Adelson and his legal goons also played a key role in the related Wire Act reversal opinion that sought to undue the famed Eric Holder opinion that declared that the Wire Act applied only to sports betting, and not to other forms of gambling. When New Jersey (and later, New Hampshire) challenged the constitutionality of even the sports-betting block that had existed since 1961, Adelson and Co. again worked with allies within the DOJ to battle the states’ legalization efforts. Eventually the states won out in a Supreme Court ruling after several years of legal war.

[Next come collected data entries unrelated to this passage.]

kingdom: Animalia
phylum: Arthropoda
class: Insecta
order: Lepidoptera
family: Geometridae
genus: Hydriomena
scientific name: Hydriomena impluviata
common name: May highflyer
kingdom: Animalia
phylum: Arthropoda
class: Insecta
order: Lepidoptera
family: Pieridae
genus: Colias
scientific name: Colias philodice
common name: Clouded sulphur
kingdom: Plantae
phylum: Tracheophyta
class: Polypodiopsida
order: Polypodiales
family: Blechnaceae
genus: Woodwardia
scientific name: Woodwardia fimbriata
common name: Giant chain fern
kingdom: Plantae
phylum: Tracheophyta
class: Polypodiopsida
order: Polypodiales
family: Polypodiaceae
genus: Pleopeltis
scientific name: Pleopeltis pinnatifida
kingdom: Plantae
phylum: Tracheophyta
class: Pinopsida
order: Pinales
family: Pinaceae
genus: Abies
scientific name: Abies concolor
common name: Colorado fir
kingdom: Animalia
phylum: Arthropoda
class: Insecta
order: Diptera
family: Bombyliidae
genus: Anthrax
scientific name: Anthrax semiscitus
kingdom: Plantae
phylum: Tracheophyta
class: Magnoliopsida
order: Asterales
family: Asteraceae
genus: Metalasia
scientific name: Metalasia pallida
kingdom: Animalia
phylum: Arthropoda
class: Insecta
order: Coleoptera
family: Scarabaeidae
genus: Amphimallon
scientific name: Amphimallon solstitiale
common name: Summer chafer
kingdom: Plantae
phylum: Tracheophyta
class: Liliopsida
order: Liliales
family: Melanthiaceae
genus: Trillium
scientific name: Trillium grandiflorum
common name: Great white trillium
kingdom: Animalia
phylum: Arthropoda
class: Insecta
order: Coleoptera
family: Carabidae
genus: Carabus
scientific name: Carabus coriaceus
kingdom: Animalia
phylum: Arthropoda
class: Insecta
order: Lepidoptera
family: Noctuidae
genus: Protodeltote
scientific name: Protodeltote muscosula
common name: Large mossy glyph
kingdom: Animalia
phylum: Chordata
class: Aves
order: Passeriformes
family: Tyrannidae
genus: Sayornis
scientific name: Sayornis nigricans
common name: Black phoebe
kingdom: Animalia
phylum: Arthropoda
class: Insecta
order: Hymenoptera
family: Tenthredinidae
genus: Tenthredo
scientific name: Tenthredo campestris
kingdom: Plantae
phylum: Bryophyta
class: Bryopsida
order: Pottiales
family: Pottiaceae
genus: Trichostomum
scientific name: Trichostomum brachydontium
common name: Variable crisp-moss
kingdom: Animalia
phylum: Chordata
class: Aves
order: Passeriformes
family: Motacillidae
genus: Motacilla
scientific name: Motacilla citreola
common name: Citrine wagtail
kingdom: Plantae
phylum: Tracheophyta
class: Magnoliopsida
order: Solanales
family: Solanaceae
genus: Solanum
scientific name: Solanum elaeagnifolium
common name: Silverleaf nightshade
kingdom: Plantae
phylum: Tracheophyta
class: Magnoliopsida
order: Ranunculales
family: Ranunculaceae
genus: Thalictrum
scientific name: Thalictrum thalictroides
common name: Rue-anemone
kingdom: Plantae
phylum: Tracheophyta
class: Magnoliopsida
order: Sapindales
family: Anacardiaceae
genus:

I read a piece regarding Adelson’s passing that stated that we really shouldn’t revile Adelson’s anti-online gambling stances because those efforts were ultimately unsuccessful. I find that notion to be nonsense; Adelson’s efforts singularly stalled legalization efforts for several years and can be seen to this day. The purpose of it all was to drive gambling revenue through his Venetian and Palazzo properties as long as possible, even if he really knew that it was a losing battle. By delaying the inevitable, however, Adelson continued to enrich his LV Sands bottom line while preventing his competitors, Caesars for example, from being able to quickly move into a waiting online space. Spread that blockage across many companies and states, think of the tens of thousands of jobs and business opportunities lost, and then one can begin to comprehend the damage done.
One sign of change to look for is the likelihood that Adelson’s passing will allow the American Gaming Association (AGA) to advocate for online gambling legalization. The prominent casino-lobbying organization had been neutered for years on the topic after its two largest donors, Adelson and Steve Wynn, threatened to leave the group if it tried to lobby on the topic. Wynn self-destructed a couple of years ago, but Adelson (via LV Sands, the AGA’s single largest benefactor) held the line. We’ll see how that plays out throughout 2021 and beyond.
May he rest in peace, but there’s no way around the truth: Adelson’s passing is ultimately good news for the advance of legal online poker across the US. It’s indisputable.